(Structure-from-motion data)
== Segment start ==
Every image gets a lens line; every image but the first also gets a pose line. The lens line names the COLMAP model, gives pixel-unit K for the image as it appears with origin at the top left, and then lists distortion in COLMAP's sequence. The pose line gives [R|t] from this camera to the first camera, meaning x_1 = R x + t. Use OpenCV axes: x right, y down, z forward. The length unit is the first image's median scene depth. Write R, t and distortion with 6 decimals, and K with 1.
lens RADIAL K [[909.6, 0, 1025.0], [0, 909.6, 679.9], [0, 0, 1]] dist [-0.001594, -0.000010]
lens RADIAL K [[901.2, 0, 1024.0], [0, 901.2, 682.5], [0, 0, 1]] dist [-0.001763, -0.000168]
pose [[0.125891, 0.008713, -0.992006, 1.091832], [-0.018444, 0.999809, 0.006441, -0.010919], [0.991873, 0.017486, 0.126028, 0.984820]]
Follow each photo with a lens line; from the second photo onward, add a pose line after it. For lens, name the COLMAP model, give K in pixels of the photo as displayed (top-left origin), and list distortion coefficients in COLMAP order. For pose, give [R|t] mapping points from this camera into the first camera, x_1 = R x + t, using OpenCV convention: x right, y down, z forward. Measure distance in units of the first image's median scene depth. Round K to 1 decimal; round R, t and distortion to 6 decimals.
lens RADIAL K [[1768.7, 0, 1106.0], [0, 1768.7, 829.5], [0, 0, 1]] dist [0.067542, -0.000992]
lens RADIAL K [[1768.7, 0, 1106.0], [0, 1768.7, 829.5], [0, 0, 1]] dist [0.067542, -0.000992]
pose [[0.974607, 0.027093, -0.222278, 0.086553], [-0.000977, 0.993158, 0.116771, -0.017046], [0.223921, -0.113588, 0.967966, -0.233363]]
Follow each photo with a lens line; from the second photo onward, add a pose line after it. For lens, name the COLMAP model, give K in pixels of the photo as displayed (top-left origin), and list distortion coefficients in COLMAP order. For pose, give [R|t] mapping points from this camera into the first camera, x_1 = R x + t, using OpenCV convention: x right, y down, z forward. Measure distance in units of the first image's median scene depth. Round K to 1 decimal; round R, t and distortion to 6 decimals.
== Segment end ==
_Exercise requirements_
Could you retype every record above exactly as given?

_Finished exercise_
Every image gets a lens line; every image but the first also gets a pose line. The lens line names the COLMAP model, gives pixel-unit K for the image as it appears with origin at the top left, and then lists distortion in COLMAP's sequence. The pose line gives [R|t] from this camera to the first camera, meaning x_1 = R x + t. Use OpenCV axes: x right, y down, z forward. The length unit is the first image's median scene depth. Write R, t and distortion with 6 decimals, and K with 1.
lens RADIAL K [[909.6, 0, 1025.0], [0, 909.6, 679.9], [0, 0, 1]] dist [-0.001594, -0.000010]
lens RADIAL K [[901.2, 0, 1024.0], [0, 901.2, 682.5], [0, 0, 1]] dist [-0.001763, -0.000168]
pose [[0.125891, 0.008713, -0.992006, 1.091832], [-0.018444, 0.999809, 0.006441, -0.010919], [0.991873, 0.017486, 0.126028, 0.984820]]
Follow each photo with a lens line; from the second photo onward, add a pose line after it. For lens, name the COLMAP model, give K in pixels of the photo as displayed (top-left origin), and list distortion coefficients in COLMAP order. For pose, give [R|t] mapping points from this camera into the first camera, x_1 = R x + t, using OpenCV convention: x right, y down, z forward. Measure distance in units of the first image's median scene depth. Round K to 1 decimal; round R, t and distortion to 6 decimals.
lens RADIAL K [[1768.7, 0, 1106.0], [0, 1768.7, 829.5], [0, 0, 1]] dist [0.067542, -0.000992]
lens RADIAL K [[1768.7, 0, 1106.0], [0, 1768.7, 829.5], [0, 0, 1]] dist [0.067542, -0.000992]
pose [[0.974607, 0.027093, -0.222278, 0.086553], [-0.000977, 0.993158, 0.116771, -0.017046], [0.223921, -0.113588, 0.967966, -0.233363]]
Follow each photo with a lens line; from the second photo onward, add a pose line after it. For lens, name the COLMAP model, give K in pixels of the photo as displayed (top-left origin), and list distortion coefficients in COLMAP order. For pose, give [R|t] mapping points from this camera into the first camera, x_1 = R x + t, using OpenCV convention: x right, y down, z forward. Measure distance in units of the first image's median scene depth. Round K to 1 decimal; round R, t and distortion to 6 decimals.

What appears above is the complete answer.